In Seattle, Washington, SB 5660, also known as the Washington Psilocybin Wellness and Opportunity Act, was passed unanimously to decriminalize the personal use and possession of psilocybin mushrooms. The legislation declared “that the investigation, arrest, and prosecution of anyone engaging in entheogen-related activities should be among the City of Seattle’s lowest enforcement priorities.” With this, Seattle became the largest U.S. city to decriminalize psychedelics in October 2021.
Psilocybin was decriminalized in Washington, D.C. on November 3, 2020, when Initiative 81 passed with 76% of the vote. Initiative 81 went into effect March 15, 2021 and made the possession and personal use of psilocybin mushrooms the lowest law enforcement priority in the district.

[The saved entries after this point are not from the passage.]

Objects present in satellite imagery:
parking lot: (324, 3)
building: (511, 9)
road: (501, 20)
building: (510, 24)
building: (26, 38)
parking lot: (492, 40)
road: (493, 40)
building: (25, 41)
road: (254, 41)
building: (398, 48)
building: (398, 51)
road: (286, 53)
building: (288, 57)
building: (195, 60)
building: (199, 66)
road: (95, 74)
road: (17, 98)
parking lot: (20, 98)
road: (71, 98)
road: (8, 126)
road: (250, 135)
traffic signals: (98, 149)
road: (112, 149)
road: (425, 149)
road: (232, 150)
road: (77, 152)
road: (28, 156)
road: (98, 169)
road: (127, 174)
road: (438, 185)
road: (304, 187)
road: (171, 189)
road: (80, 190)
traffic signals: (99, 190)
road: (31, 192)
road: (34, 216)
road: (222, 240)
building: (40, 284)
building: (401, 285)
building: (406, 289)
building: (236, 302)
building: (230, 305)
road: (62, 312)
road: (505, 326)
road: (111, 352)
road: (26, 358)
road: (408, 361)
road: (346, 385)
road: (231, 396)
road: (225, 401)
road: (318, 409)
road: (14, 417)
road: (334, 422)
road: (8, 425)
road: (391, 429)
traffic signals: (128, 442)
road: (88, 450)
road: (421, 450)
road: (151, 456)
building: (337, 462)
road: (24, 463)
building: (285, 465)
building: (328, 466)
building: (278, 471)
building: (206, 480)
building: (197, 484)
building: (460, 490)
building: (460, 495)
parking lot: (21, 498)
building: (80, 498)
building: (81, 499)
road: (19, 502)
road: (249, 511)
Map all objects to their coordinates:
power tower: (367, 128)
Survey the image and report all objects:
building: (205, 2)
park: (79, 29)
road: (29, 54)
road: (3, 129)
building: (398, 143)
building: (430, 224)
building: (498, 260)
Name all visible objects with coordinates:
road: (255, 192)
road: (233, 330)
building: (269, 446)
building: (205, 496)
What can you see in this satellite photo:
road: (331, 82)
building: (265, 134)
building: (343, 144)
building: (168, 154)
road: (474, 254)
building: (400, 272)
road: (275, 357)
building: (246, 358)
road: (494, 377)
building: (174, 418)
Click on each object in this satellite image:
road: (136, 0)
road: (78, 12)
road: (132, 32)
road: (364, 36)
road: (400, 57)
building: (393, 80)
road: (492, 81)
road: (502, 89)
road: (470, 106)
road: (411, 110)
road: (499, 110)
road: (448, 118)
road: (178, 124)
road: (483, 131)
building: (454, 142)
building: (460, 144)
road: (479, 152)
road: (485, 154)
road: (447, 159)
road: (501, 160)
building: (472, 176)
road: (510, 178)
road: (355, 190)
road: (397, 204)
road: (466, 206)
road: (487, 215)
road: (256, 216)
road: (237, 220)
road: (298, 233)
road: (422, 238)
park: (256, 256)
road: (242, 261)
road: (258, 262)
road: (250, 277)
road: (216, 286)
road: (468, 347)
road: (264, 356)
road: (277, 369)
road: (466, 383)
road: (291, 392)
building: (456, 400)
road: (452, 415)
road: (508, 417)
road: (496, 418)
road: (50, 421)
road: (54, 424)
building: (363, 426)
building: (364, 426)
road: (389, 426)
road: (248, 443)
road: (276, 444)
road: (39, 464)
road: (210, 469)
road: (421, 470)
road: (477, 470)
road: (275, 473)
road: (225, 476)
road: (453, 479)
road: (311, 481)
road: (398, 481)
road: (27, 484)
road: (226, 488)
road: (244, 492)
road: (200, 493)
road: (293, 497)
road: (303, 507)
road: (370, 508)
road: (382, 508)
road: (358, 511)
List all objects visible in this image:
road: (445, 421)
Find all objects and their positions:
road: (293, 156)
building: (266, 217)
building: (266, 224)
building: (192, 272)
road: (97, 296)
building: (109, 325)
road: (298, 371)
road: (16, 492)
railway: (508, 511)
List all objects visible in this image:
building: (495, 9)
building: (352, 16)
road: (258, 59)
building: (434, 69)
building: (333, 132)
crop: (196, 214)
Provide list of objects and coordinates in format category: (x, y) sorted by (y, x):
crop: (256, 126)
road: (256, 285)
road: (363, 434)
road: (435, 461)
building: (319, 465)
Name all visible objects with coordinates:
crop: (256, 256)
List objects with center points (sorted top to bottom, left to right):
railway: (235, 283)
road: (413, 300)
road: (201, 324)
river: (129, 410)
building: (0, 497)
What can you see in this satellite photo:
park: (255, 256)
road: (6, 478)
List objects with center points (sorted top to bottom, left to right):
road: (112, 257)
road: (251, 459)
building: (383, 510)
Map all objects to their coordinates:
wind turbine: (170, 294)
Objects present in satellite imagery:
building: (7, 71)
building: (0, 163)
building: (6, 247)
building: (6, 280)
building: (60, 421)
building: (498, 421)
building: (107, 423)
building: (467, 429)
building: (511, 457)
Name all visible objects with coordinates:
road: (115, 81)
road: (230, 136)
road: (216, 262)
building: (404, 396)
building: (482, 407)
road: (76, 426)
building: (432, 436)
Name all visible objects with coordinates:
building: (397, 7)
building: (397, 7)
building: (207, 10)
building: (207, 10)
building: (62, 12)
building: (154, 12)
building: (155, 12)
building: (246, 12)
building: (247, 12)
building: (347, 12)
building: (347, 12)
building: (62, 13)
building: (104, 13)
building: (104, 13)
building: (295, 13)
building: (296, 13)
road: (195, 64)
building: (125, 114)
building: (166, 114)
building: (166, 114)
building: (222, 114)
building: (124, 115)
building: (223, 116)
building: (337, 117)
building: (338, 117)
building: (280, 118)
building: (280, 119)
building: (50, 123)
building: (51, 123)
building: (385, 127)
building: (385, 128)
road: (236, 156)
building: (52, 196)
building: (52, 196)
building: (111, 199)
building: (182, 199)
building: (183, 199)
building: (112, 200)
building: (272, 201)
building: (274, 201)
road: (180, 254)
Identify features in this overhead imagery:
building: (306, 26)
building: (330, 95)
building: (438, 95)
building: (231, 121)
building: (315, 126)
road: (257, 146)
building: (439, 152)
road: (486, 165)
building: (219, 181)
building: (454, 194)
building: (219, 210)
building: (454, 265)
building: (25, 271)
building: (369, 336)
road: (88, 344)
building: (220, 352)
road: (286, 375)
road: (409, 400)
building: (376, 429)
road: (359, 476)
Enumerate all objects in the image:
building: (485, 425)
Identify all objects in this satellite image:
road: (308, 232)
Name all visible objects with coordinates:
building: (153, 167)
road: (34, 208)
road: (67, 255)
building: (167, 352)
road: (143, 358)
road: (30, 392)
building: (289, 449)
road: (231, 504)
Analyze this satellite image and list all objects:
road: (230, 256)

This means that police officers are not required to arrest or prosecute people for possessing or using psilocybin, unless there are other factors involved, such as selling or distributing the drug to minors.
Initiative 81 was the culmination of a years-long effort by activists to decriminalize psilocybin in the district. It was ultimately put forward by Melissa Lavasani, who personally attested to psychedelics helping her overcome her own mental health problems. She established the Plant Medicine Coalition which announced it would offer community grants to organizations that offered education, training, and other work supporting the use of psychedelics.
Legislative actions around the world have brought about the legalization or decriminalization of psilocybin mushrooms in various jurisdictions. From specific cities in Brazil and the British Virgin Islands to regions in Europe and the United States, these legislative changes reflect evolving perspectives on drug policy, emphasizing harm reduction, religious freedom, and public health. It is important for individuals to stay informed about the specific legal status of psilocybin mushrooms in their respective regions to ensure compliance with local legislation. With more and more progress quickly being made on the research front, it is only a matter of time for more cities and/or countries to embrace the psychedelic renaissance and reclassify them under the eyes of the law.